Brace for the S&P 500 to plunge 50% and a painful recession to strike as the ‘everything bubble’ bursts, elite investor Jeremy Grantham warns
Jeremy Grantham has warned the implosion of an “everything bubble” could tank the S&P 500 by up to 50%, and plunge the US economy into a painful recession.
The prices of stocks, bonds, real estate, fine art, and other investments ballooned to unsustainable highs during the pandemic, Grantham said. The market historian and GMO cofounder shared his thesis with economist David Rosenberg during a recent Rosenberg Research webcast.
The current bubble is “pretty damn big” compared to previous ones, and dwarfs the dot-com boom in scope, Grantham said.
“It’s bad enough just doing the equity market in 2000,” he said. “This time, we have done a dead ringer for the equity market, plus the gravy, we’ve done the housing market and the bond market.”
“Be advised this is not a genteel setback like 2000,” Grantham continued, predicting a bear market could persist until deep into next year. He noted the dot-com crash only caused a mild recession, but even so, the Nasdaq index plummeted 82% and the S&P 500 halved in value during that period.

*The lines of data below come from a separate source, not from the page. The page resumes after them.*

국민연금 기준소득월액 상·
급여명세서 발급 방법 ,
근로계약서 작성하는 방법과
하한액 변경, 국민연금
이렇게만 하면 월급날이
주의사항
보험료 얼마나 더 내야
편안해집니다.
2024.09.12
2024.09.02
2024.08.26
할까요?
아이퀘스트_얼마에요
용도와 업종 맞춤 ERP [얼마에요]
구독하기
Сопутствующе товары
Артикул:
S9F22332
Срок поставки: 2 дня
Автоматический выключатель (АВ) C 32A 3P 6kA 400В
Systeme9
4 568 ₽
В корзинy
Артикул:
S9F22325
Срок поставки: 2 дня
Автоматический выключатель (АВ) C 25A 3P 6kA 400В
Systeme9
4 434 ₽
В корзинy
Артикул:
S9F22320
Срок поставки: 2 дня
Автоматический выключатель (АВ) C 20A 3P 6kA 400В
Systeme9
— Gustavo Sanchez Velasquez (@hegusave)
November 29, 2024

The bubble expert predicted that if the US gets lucky, the S&P 500 might slump by around 24% to roughly 3,000 points. If events pan out poorly, the benchmark index could tumble below its pandemic low to around 2,000 points, he warned.
Grantham said a recession is inevitable when a “superbubble” pops, and the ensuing downturn is worse when the speculative frenzy affects multiple asset classes.
He also nodded to the current banking crisis, noting that US credit markets might come under pressure from high levels of debt and rising interest rates. That could worsen the fallout from the asset bubble bursting, he said.
The veteran investor predicted rising unemployment, slowing growth, and slimmer corporate profit margins from May onward. But he emphasized that economic fundamentals can deteriorate for years before they finally bottom out.
Grantham also offered some advice to investors on how to weather the coming storm. He cautioned against short-term wagers on US stocks, touted emerging markets as relatively cheap, and recommended betting on long-term trends such as climate change and resource shortages.
“If you want to have US equities because you have to, then for heaven’s sake, play the long game and do resources and climate change, and pretty well stay away from everything else,” he said.